- EXERCISE DATA -
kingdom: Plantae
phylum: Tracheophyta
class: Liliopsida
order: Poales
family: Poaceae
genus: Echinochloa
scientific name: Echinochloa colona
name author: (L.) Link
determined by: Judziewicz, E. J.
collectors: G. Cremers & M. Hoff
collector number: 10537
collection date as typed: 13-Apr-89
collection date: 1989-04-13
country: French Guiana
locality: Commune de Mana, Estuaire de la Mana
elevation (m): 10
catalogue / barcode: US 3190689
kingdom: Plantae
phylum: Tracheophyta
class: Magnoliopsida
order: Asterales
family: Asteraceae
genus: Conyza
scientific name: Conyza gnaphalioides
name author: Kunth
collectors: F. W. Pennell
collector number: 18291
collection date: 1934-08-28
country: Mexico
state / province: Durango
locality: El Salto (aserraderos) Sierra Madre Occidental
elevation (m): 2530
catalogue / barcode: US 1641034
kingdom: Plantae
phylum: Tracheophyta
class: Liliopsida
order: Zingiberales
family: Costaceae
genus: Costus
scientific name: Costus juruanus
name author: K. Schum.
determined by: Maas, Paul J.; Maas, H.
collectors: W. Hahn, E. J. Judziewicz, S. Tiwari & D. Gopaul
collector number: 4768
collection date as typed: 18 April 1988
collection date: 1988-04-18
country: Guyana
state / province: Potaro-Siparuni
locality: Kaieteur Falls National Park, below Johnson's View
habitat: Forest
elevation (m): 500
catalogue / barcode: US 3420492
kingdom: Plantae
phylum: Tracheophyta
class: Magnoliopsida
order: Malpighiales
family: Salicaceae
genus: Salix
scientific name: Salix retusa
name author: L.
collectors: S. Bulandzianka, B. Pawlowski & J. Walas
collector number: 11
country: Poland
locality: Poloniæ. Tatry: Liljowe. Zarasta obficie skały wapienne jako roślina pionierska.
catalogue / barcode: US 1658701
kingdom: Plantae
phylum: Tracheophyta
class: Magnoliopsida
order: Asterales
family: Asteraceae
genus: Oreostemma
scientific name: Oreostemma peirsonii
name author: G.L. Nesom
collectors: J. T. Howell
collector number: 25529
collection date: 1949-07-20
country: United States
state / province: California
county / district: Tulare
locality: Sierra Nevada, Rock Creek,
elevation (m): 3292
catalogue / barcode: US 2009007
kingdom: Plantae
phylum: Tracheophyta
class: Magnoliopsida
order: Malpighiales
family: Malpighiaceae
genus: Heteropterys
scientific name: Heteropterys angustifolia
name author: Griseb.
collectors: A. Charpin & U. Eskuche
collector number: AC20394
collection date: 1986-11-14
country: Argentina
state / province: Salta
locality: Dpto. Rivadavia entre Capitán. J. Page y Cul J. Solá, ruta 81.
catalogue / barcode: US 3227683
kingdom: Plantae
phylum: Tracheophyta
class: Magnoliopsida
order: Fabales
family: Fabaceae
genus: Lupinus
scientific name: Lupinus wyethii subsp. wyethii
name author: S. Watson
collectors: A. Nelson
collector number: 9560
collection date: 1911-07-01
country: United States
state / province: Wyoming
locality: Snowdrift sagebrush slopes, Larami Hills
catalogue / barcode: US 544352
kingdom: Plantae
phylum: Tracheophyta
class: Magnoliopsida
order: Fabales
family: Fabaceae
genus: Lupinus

- SHORT PROBLEM -
Locate each line in the records that contains the word "collectors", and copy every one of those lines in full.

- FINISHED ANSWER -
collectors: G. Cremers & M. Hoff
collectors: F. W. Pennell
collectors: W. Hahn, E. J. Judziewicz, S. Tiwari & D. Gopaul
collectors: S. Bulandzianka, B. Pawlowski & J. Walas
collectors: J. T. Howell
collectors: A. Charpin & U. Eskuche
collectors: A. Nelson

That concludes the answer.